Microchip number or certificate
I recommend that if you travel with your pet you should get it microchipped and carry the registration number with you. A great number of veterinarians in the country as well as animal shelters and animal control agencies have scanners to read microchips and if your pet is lost it can be more readily returned to you if it has a permanent form of identification. Contact your veterinarian for more information on the simple microchipping procedure.
Make sure you have an adequate supply of any medications that your ferret is currently taking. For medications that the pet is always on, it is wise to bring more than will be needed on the trip in case some of it is spilled or damaged. If you need to get a prescription refilled on the trip, having the medical records handy or a prescription request from your veterinarian will save valuable time. You might consider making up a first aid kit for your pet in case of an emergency on the way. You can include hydrogen peroxide to clean wounds (and it helps to slow bleeding), styptic powder in the case of a torn nail, small gauze pads and one inch adhesive tape to cover a wound, Karo syrup or honey in case of a hypoglycemic attack, a jar of strained meat baby food and a packet of powdered Gatorade (which you can reconstitute) if you have to syringe feed your pet and feeding syringes (usually ranging in size from 3 cc to 35 cc).
The carrier that the pet will travel in should have a door that securely locks, have no escape routes, be of a solid material that the pet can't chew through, be well ventilated, be large enough to allow the pet to go to the bathroom in a corner (it helps to use a small plastic box with litter material in it) and not soil itself when sleeping and have a solid floor. Cat-sized plastic carriers work well. Provide sleeping material such as a sleep sack, towels or blankets and bring plenty of extras as these materials are likely to get soiled at some point during the trip. Put several layers of absorbent paper on the bottom of the cage to keep it dry. Do not attach water bottles or bowls while the cage is in motion as the water can spill and lead to a wet, cold environment. If you need to provide food in the cage due to the length of time between pit stops, use dry food in a small lightweight plastic container attached firmly to the side of the cage. Heavy bowls can shift and cause injury to your pet. The carrier can be a safe friendly home to your ferret and he or she should be kept in it at all times when unattended.
Food and water
Bring plenty of food along and protect it from extremes in heat as this may alter its nutritional value. Water can be provided in a bottle or bowl at the time of rest stops. If the weather is very hot, you can even provide ice chips in the water to cool your pet.
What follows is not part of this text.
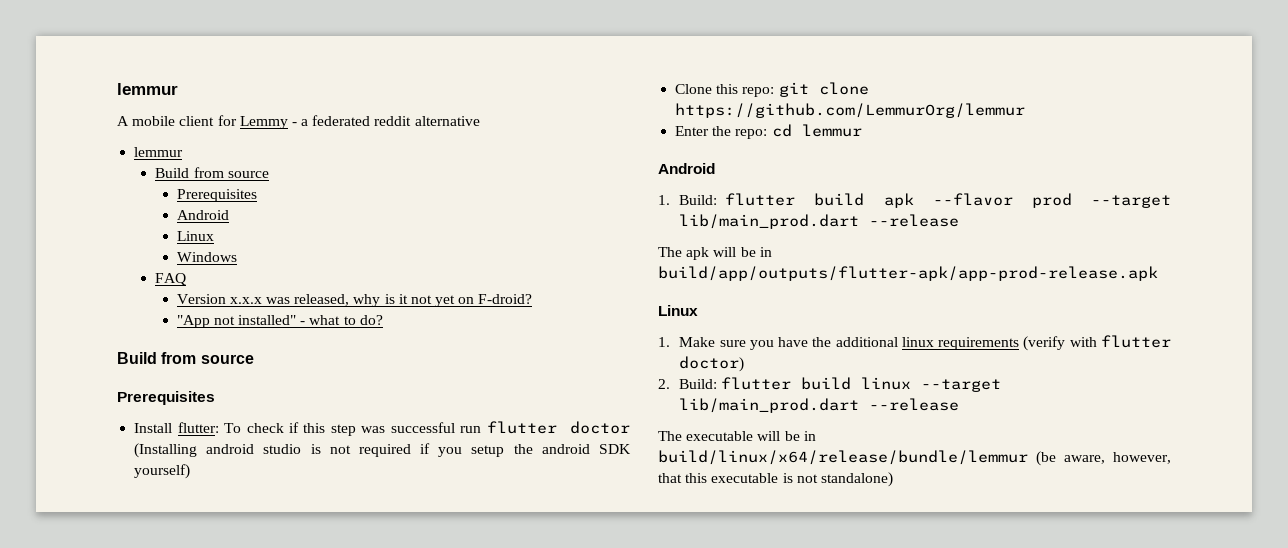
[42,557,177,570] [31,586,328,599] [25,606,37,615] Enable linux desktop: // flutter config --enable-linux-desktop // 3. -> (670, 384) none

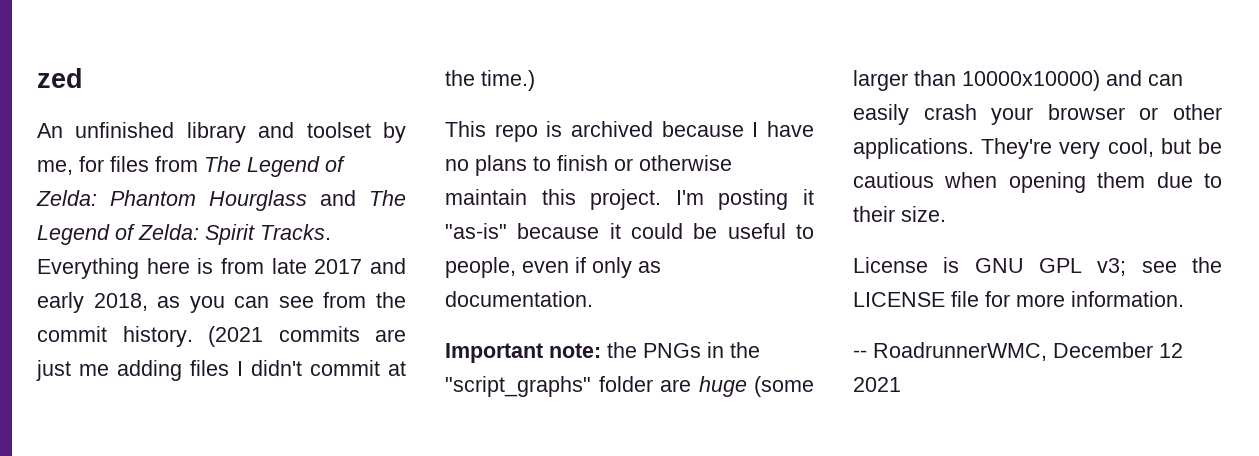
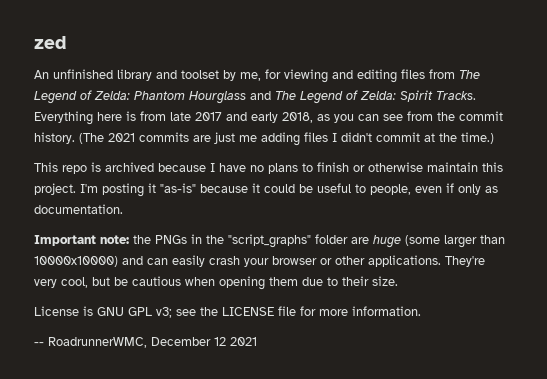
(104, 164) none -> [284,69,397,83] viewing and editing
[208,326,263,347] (2021 -> [79,133,135,144] (The 2021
I do not recommend the use of tranquilizers when traveling with ferrets. They dull the senses and ferret may become lethargic making it difficult to determine if there is any other problem going on (like heat stroke). Ferrets adapt to travel very well without adding a foreign chemical to their body. The hum of the car or plane motor tends to put them to sleep after a while. In addition, many older ferrets have a variety of medical problems and tranquilizers may interfere with these conditions. If your ferret seems very frightened by traveling in the car, you might consider taking it for short rides at home and building up its tolerance to travel before embarking on a long trip. This may especially be true if the only trips your ferret has taken in the car are to the veterinarian, where the experience may have been less than pleasant!